White House Touts Regulatory Reform, GOP Still Skeptical

The Obama Administration is offering its plans for a "fundamental rethinking" of how Washington operates, introducing a book-length plan to reduce federal regulations in an effort to save American government and businesses time and money.

Business groups and Republicans, though, say that while any streamlining is helpful to businesses, the administration continues to expand the regulatory reach of the government by expanding the powers of agencies like the National Labor Relations Board, the Environmental Protection Agency and, most notably, the Department of Health and Human Resources in accordance with the president’s sweeping national health care law.

Calling it a "defining moment" and "historic day,” Cass Sunstein, administrator of the White House Office of Information and Regulatory Affairs, said 30 agencies have responded to President Obama's January 2011 executive order to eliminate "unjustified rules, and absurd and unnecessary paperwork that wastes time and money." Sunstein said their combined proposals will save billions of dollars and tens of millions of hours in paperwork for federal agencies, small businesses as well as state and local governments.

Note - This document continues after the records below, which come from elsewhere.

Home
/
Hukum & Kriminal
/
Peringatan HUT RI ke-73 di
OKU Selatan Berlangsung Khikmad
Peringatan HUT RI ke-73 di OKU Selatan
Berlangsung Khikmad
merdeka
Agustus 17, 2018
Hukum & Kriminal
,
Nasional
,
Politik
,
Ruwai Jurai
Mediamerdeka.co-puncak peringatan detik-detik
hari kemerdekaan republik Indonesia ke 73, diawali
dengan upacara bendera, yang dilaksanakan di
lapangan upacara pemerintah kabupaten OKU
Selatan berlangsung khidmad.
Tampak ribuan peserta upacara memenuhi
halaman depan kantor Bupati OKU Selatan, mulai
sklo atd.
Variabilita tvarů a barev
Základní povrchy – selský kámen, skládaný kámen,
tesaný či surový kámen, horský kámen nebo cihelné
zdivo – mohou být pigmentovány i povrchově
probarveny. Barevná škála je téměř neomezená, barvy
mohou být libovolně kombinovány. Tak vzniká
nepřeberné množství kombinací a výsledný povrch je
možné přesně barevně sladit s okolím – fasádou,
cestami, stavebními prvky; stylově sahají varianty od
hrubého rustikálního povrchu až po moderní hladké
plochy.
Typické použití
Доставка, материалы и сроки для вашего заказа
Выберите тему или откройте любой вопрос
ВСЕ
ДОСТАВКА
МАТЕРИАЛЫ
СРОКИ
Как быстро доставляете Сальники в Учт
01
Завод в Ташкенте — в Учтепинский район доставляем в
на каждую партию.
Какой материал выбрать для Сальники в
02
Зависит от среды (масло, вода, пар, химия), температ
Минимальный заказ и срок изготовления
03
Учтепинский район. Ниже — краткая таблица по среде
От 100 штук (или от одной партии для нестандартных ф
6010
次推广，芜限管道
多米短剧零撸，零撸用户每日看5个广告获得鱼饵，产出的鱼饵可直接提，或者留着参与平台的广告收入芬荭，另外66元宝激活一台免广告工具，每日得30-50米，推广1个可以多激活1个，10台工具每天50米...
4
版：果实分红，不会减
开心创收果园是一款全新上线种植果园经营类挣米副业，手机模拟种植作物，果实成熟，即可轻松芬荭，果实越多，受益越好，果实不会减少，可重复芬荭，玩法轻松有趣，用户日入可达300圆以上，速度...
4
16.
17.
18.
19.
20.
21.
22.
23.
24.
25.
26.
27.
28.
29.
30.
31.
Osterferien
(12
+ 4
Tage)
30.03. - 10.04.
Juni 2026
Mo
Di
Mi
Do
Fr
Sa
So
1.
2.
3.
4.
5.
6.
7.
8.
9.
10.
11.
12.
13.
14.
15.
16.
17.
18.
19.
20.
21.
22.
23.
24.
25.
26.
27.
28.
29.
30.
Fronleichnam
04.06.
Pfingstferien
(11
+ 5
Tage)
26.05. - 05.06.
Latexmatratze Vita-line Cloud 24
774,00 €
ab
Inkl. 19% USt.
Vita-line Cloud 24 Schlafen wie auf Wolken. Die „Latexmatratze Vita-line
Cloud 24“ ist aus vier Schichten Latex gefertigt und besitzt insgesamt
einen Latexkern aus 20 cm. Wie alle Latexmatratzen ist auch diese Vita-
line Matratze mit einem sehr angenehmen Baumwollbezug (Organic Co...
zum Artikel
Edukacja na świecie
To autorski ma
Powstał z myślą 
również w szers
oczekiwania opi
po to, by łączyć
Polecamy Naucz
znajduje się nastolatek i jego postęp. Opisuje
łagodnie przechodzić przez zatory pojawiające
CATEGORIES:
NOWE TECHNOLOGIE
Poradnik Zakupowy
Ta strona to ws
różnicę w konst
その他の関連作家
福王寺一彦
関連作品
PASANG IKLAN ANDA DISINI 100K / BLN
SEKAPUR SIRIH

"My hope is that this process might inaugurate a broader, less polarized, more evidence based, less anachronistic, less sound-bite filled conversation about how we might promote growth and job creation in an economically troubled time, while also protecting the health and safety of the American people," Sunstein said at the American Enterprise Institute in Washington. AEI, a conservative think tank, is an interesting forum for Sunstein, a prominent liberal, and a former professor at Harvard Law School and the University of Chicago Law School.